━━━ SOURCE EXTRACT ━━━

2.2. Deep Learning Approaches

Due to the excellent performance of object detection models in localizing and recognizing various objects in images, most deep learning approaches are built upon these object detection models as their foundation [10]. Object detection models are currently divided into two categories: first, there are one-stage detection methods such as You Only Look Once (YOLO) [11,12,13] and Single-Shot MultiBox Detector (SSD) [14]. The second category includes two-stage detection methods such as R-CNN [15], Fast-RCNN [16], and Faster-RCNN [17]. One-stage detection methods treat object detection as a regression problem, directly predicting the location and class of objects from images. In contrast, the two-stage target detection method decomposes the task into two stages: it first generates candidate regions and then performs classification and fine-tuning of the positions of these candidate regions.

Compared to one-stage detection methods, two-stage detection methods exhibit superior accuracy. However, the detection speed is relatively slow, and the model size is relatively large. Researchers have proposed various approaches to enhance the detection speed of two-stage methods. Wang et al. [18], for instance, combined an enhanced ResNet50 with an optimized Faster R-CNN, resulting in reduced runtime and commendable detection accuracy. Shi et al. [19] applied the ConvNeXt architecture to Faster R-CNN, incorporated the CBAM attention mechanism for better feature extraction, and utilized K-means clustering to optimize anchors for surface defects, leading to enhanced detection accuracy and speed.

Moreover, some researchers are committed to further enhancing the detection accuracy of two-stage methods. By replacing a portion of the standard convolution with a deformable convolution network, Zhao et al. [20] improved Faster R-CNN, increased detection accuracy overall, and improved the ability to detect minor faults. Yang et al. [21] enhanced the Faster R-CNN by aggregating multi-level feature maps and optimizing the anchor selection scheme in the region proposal network (RPN), improving the accuracy of detecting cracks on steel plates in infrared thermal images. Despite significant advancements in two-stage methods, the large model size and slow detection speed remain the primary factors hindering their industrial application.

━━━ EXTRACTED MATERIAL ━━━

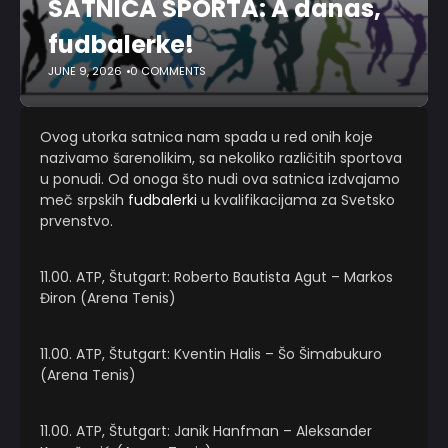
SATNICA SPORTA: A danas,
fudbalerke!
JUNE 9, 2026
0 COMMENTS
Ovog utorka satnica nam spada u red onih koje
nazivamo šarenolikim, sa nekoliko različitih sportova
u ponudi. Od onoga što nudi ova satnica izdvajamo
meč srpskih
fudbalerki
u kvalifikacijama za Svetsko
prvenstvo.
11.00. ATP, Štutgart: Roberto Bautista Agut – Markos
Điron (Arena Tenis)
11.00. ATP, Štutgart: Kventin Halis – Šo Šimabukuro
(Arena Tenis)
11.00. ATP, Štutgart: Janik Hanfman – Aleksander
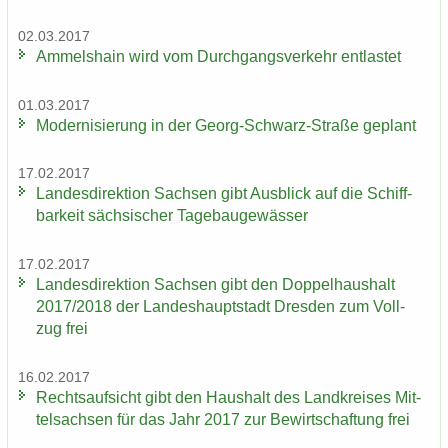
02.03.2017
Am­mels­hain wird vom Durch­gangs­ver­kehr ent­las­tet
01.03.2017
Mo­der­ni­sie­rung in der Georg-​Schwarz-Straße ge­plant
17.02.2017
Lan­des­di­rek­ti­on Sach­sen gibt Aus­blick auf die Schiff­
bar­keit säch­si­scher Ta­ge­bau­ge­wäs­ser
17.02.2017
Lan­des­di­rek­ti­on Sach­sen gibt den Dop­pel­haus­halt
2017/2018 der Lan­des­haupt­stadt Dres­den zum Voll­
zug frei
16.02.2017
Rechts­auf­sicht gibt den Haus­halt des Land­krei­ses Mit­
tel­sach­sen für das Jahr 2017 zur Be­wirt­schaf­tung frei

━━━

REQUIRED ACTIONS:
**a.** In the section on deep learning approaches, write out the passage starting with "Due to the excellent" and going on through "these candidate regions.", swapping "candidate regions" for "region proposals".
**b.** Translate this sentence from the section on deep learning approaches into Spanish: "Compared to one-stage detection methods, two-stage detection methods exhibit superior accuracy."
**c.** Write the next part of the section on deep learning approaches to object detection, picking up after its final sentence.
The material that comes after the section on deep learning approaches was taken from a different source.

PER-TASK ANSWERS:
**a.**
Due to the excellent performance of object detection models in localizing and recognizing various objects in images, most deep learning approaches are built upon these object detection models as their foundation [10]. Object detection models are currently divided into two categories: first, there are one-stage detection methods such as You Only Look Once (YOLO) [11,12,13] and Single-Shot MultiBox Detector (SSD) [14]. The second category includes two-stage detection methods such as R-CNN [15], Fast-RCNN [16], and Faster-RCNN [17]. One-stage detection methods treat object detection as a regression problem, directly predicting the location and class of objects from images. In contrast, the two-stage target detection method decomposes the task into two stages: it first generates region proposals and then performs classification and fine-tuning of the positions of these region proposals.

**b.** En comparación con los métodos de detección de una etapa, los métodos de detección de dos etapas presentan una precisión superior.

**c.**
One-stage methods are known for their rapidity of detection as compared to two-stage methods. Consequently, research on one-stage methods focuses more on improving their detection accuracy. Specifically, improving the detection accuracy of one-stage methods can primarily be achieved by enhancing feature extraction capabilities and optimizing feature fusion. In order to enhance feature extraction capabilities, standard methods involve introducing additional feature extraction modules into the backbone of the model, such as attention mechanisms, Transformers, and residual modules. Building on YOLOv5, Wang et al. [22] introduced multi-scale exploration blocks into the detection network to enhance the detection performance. They also developed a spatial attention mechanism to focus more on defect information, achieving real-time detection while improving detection accuracy. Guo et al. [23] proposed an improved YOLOv5 based on a Transformer, where the TRANS module designed using the Transformer was inserted into the backbone network and detection head. Using the TRANS module can effectively address the issue of poor detection performance for small defects in steel image backgrounds with high interference. Zhao et al. [10] used Res2Net blocks to construct the backbone branch of YOLOv5, combined with a dual-feature pyramid network (DFPN) and decoupled head design, achieving good overall performance. Zhou et al. [24] replaced the C3 module with the CSPlayer module, introduced the global attention mechanism (GAM), and utilized weighted average output along dimensions to develop the improved YOLOv5. The improved YOLOv5 model effectively addressed the detection of small metal surface defects.

Improving feature propagation methods and adding detection paths are effective for optimizing feature fusion. To achieve effective identification of steel surface flaws, Wang et al. [25] enhanced YOLOv7 by utilizing a de-weighted BiFPN structure, an ECA attention mechanism, and an SIoU loss function. By modifying the path aggregation network to a unique receptive field block structure and integrating attention processes into the YOLOv4 core, Li et al. [26] successfully increased the accuracy of detecting steel strip surface defects.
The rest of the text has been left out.